Even considering plaintiff's second opposition, filed on November 21, 2012, plaintiff's claims fail as a matter of law. Nothing in plaintiff's second opposition addresses the deficiencies of the complaint raised in the motion to dismiss. In fact, the second opposition does not appear to even address the underlying cause of action. Rather, it is comprised of a panoply of legal statutes, case citations and summaries, and conclusory allegations which appear unrelated to each other and bear no resemblance to the factual allegations contained in the complaint. See Dkt. 24. Moreover, the second opposition contains no factual allegations supporting the legal claims made therein or in the complaint. Thus, having considered both of plaintiff's oppositions to the motion to dismiss, plaintiff still fails to state a claim upon which relief can be granted under the FDCPA.

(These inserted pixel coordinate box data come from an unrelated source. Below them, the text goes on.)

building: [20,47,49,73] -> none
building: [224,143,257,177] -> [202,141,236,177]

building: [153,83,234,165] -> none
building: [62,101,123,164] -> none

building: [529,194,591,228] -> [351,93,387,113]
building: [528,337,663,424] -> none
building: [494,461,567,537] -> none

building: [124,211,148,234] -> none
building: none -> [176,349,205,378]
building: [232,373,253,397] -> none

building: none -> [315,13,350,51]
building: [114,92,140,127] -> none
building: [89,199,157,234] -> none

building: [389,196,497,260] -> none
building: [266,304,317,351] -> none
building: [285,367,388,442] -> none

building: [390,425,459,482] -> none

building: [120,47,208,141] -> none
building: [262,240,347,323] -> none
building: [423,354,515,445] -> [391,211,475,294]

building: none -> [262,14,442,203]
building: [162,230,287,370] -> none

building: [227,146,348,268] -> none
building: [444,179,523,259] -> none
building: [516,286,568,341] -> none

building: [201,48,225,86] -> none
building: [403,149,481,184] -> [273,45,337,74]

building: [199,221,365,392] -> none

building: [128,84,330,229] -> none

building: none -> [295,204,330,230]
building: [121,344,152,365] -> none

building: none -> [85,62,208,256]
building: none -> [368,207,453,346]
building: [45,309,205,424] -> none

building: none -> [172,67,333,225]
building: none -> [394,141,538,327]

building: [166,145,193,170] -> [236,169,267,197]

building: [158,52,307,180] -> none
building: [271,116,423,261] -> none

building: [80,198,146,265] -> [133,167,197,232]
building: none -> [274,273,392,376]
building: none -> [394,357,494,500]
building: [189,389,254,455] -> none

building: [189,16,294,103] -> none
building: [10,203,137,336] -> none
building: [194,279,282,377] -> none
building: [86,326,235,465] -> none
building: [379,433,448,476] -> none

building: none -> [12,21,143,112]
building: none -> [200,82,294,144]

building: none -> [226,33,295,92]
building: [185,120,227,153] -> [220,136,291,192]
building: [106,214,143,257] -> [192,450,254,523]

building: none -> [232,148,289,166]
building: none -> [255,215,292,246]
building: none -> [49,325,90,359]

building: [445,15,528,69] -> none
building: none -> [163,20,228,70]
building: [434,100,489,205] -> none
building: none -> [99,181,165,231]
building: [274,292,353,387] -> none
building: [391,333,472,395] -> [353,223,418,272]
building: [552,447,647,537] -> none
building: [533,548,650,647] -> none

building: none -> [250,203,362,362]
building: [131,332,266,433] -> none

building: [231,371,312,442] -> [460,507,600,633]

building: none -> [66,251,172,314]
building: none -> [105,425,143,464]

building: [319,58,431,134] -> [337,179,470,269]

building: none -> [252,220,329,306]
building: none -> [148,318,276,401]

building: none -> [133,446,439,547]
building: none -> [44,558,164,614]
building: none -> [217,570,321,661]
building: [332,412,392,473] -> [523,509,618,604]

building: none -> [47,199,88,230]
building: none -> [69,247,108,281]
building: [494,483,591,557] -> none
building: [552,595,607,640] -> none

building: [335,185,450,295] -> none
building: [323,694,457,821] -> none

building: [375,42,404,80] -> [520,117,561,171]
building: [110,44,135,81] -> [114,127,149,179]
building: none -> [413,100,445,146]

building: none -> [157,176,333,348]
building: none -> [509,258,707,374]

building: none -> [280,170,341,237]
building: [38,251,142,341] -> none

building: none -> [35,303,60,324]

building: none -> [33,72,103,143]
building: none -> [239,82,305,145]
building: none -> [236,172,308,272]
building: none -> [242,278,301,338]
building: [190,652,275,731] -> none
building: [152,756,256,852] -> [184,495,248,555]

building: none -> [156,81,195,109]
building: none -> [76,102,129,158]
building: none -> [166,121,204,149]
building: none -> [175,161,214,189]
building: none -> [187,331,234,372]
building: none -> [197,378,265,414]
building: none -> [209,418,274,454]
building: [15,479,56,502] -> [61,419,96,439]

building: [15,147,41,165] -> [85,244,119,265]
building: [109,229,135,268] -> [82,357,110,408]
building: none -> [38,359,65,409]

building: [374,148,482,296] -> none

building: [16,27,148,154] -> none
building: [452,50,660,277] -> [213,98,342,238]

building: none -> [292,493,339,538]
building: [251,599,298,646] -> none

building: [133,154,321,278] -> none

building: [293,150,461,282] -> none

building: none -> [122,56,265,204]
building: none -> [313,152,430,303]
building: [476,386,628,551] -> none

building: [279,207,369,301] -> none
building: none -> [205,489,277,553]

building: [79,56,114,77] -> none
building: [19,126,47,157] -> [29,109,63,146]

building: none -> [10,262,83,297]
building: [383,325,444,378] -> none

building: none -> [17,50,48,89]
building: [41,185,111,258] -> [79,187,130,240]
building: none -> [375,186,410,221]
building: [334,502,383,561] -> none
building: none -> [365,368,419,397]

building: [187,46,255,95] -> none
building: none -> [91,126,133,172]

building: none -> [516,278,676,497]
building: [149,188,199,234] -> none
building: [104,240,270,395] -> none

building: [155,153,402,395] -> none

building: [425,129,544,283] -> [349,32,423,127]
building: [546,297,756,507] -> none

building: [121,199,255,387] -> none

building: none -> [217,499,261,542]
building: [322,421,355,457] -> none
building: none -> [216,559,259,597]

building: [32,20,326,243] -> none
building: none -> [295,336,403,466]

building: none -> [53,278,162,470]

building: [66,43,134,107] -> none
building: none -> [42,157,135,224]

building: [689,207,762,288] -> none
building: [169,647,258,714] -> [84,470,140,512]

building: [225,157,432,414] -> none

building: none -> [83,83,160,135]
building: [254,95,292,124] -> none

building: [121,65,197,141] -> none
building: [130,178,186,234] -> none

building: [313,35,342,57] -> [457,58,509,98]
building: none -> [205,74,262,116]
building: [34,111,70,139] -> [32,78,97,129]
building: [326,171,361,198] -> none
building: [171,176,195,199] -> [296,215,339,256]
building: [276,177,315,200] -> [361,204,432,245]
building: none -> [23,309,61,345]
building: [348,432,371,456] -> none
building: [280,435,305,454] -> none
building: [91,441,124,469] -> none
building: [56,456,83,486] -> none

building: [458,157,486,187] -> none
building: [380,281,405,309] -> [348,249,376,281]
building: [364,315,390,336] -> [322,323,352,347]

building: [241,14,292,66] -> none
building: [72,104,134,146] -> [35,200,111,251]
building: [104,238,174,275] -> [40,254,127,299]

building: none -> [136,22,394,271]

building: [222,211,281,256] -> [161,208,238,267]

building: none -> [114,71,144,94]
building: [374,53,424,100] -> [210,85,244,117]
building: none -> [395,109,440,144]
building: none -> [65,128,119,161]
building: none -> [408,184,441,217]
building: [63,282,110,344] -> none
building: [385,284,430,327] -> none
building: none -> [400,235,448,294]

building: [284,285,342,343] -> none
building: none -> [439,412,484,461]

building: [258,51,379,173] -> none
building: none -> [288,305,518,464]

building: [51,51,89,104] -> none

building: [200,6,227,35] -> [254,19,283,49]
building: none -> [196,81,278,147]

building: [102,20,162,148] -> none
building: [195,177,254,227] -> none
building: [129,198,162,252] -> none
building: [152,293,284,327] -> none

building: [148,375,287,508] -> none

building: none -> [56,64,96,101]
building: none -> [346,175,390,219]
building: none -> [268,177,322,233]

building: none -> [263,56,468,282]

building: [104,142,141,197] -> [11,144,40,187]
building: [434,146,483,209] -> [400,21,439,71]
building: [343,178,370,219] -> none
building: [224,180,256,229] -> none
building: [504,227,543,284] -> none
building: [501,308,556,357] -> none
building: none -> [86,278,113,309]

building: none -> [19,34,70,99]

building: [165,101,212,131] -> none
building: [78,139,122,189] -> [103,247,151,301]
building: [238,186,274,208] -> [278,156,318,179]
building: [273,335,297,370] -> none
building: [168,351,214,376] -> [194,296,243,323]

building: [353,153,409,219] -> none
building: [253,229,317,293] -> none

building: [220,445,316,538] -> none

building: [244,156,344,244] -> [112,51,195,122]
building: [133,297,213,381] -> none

Accordingly, IT IS HEREBY ORDERED that defendant Pite Duncan's request for judicial notice (dkt. 8-2) is GRANTED.

It is further RECOMMENDED that:

1. Defendant Pite Duncan's motion to dismiss (dkt. 8) be GRANTED,

2. All defendants be dismissed; and

3. This action be closed.

These findings and recommendations are submitted to the United States District Judge assigned to the case, pursuant to the provisions of 28 U.S.C. § 636(b)(l). Within fourteen (14) days after being served with these findings and recommendations, any party may file written objections with the court and serve a copy on all parties. Such a document should be captioned "Objections to Magistrate Judge's Findings and Recommendations." Any reply to the objections shall be served on all parties and filed with the court within fourteen (14) days after service of the objections. The parties are advised that failure to file objections within the specified time may waive the right to appeal the District Court's order. Turner v. Duncan, 158 F.3d 449, 455 (9th Cir. 1998); Martinez v. Ylst, 951 F.2d 1153, 1156-57 (9th Cir. 1991).